- Written task 1 -
In the Project SOY article, restate the paragraph beginning "Project SOY's longevity is a tribute" more briefly, keeping its main facts.
- Written task 2 -
Pick up the Project SOY article after its final sentence and carry it forward.

[[ Supplied passage, beginning ]]

Project SOY
UNIVERSITY PROGRAM CELEBRATES 20TH YEAR
WHEN ALICIA HUSTON married into a farm family near Thamesville five years ago, she had little more than a passing acquaintance with some of the commodities grown on their farm — except for soybeans. As the University of Guelph Project SOY (Soybean Opportunities for Youth) student coordinator in 2005-2006, she’d learned a great deal about the oilseed’s versatility and flexibility. At the time, though, she didn’t know such an understanding would later serve her in such a practical way.
PHOTO: PROJECT SOY STUDENT COORDINATORS ALICIA HUSTON (2005-06) AND ELISABETH AERTS (2015-16) COME TOGETHER TO COMPARE NOTES DURING AN INFORMATION TRIP TO THE UNIVERSITY OF GUELPH RIDGETOWN CAMPUS.
“For me, learning about soybeans and managing Project SOY was eye-opening, realizing that there was a lot more to those little beans than tofu and animal feed,” she says. “Now, as a farm wife, I’m still able to rely on what I learned all those years ago. It was nice to move to the farm and not have a problem identifying soy in our back field. Plus, I know what my husband Mark is talking about when he mentions something about Grain Farmers of Ontario or Soy Canada.”
MILESTONE YEAR
This year marks the 20th anniversary of Project SOY. For the 2015-16 competition, organizers want to rally 20 teams or participants — or, as student coordinator Elisabeth Aerts calls it, “Twenty for twenty.”
Sponsors are supporting new incentives for all participants, including faculty mentors, along with a video that promotes participation in the contest’s three academic streams — diploma, undergraduate, and graduate levels.
BEGINNINGS
Project SOY’s longevity is a tribute to the soybean sector’s commitment to research and expanding its reach, to University of Guelph students’ inventiveness, and to Ontario soybean pioneer Peter Hannam. He had always held dear his education at the Ontario Agricultural College, from which he graduated in the early 1960s. It was there he took courses in plant science and developed a curiosity for growing soybeans outside the traditional southwest region.
Ultimately, he and a dozen other progressively minded farmers went on to form First Line Seeds, which became a highly successful, entrepreneurial, research-driven seed company.

[[ Supplied passage, end ]]
[[ Dataset, beginning ]]

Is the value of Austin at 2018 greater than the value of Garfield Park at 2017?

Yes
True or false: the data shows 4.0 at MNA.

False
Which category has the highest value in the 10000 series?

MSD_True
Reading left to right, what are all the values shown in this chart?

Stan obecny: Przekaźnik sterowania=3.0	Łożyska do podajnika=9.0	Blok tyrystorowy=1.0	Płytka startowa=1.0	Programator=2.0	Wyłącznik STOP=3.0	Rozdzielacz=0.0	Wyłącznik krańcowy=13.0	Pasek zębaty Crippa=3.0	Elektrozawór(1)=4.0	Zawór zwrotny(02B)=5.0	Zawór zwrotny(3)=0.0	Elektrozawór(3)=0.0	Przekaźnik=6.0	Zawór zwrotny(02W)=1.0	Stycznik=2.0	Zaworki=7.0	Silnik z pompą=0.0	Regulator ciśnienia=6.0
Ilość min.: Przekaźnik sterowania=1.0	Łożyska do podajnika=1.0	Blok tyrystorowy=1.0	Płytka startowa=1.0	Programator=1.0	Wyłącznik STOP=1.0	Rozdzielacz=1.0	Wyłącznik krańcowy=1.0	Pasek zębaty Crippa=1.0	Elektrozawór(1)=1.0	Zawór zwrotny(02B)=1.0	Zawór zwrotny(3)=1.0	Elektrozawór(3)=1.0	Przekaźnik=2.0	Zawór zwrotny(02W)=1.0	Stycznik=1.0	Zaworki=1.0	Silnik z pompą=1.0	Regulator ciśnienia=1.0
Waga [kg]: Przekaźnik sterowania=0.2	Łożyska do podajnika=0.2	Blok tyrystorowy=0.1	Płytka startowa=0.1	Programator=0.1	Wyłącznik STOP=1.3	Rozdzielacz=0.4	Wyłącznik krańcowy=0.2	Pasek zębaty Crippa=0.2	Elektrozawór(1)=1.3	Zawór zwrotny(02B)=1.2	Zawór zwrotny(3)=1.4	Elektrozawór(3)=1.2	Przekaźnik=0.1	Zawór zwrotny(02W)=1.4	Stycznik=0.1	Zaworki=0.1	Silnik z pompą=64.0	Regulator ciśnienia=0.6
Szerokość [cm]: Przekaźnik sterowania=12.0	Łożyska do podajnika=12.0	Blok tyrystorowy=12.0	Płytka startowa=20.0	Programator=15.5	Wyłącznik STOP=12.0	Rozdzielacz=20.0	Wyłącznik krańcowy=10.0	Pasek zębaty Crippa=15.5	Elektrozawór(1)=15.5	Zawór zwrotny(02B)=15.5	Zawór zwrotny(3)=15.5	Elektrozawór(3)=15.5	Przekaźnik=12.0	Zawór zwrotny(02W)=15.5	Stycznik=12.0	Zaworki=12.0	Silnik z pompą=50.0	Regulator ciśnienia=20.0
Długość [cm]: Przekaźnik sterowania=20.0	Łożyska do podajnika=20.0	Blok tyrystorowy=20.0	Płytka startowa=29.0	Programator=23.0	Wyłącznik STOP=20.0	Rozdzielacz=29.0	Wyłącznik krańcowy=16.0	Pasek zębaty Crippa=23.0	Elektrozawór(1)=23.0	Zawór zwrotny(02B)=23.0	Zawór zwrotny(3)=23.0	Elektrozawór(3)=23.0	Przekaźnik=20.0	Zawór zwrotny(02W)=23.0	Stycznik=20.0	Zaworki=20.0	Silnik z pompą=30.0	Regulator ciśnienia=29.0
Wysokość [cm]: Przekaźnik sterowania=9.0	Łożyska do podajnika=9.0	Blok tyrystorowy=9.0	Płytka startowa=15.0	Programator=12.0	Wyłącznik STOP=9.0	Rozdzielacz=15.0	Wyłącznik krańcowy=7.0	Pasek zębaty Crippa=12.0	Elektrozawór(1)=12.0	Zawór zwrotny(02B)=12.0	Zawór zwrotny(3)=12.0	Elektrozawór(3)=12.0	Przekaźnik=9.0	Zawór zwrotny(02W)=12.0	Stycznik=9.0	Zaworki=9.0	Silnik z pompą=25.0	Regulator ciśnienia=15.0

[[ Dataset, end ]]

- Expected output 1 -
Project SOY's long run reflects three things: the soybean sector's commitment to research and wider reach, the inventiveness of University of Guelph students, and Ontario soybean pioneer Peter Hannam. Hannam graduated from the Ontario Agricultural College in the early 1960s. There he took plant science courses and became curious about growing soybeans outside the traditional southwest region.

- Expected output 2 -
Hannam wanted to introduce University of Guelph students to the soybean sector in a new way that would involve research. So he and Gary Lannin, First Line Seeds’ marketing manager, worked with the University’s Office of Research to create a program at the university in which students could become more aware of the soybean sector. From that imperative came Project SOY.
Its initial goal was to help increase the uptake of soybeans and find new uses for them, through research, product development, or marketing. Students would be invited to bring new ways of thinking into the sector.
As time went on, it became clear students were realizing other advantages.
ADVANTAGES
First, Project SOY gives those with little familiarity with soybeans some exposure to the crop. Many of the student participants (who enter either individually or as a team) are from outside of production agriculture, such as food science, engineering, family relations and applied nutrition, hotel and food administration, consumer studies, and rural development.
As well, Project SOY gives students a chance to develop research skills by working with academic experts and skilled commercialization experts. Every entrant must have a faculty mentor, an academic who accepts the responsibility of overseeing the idea from conception to public presentation and judging, which is about an eight-month commitment.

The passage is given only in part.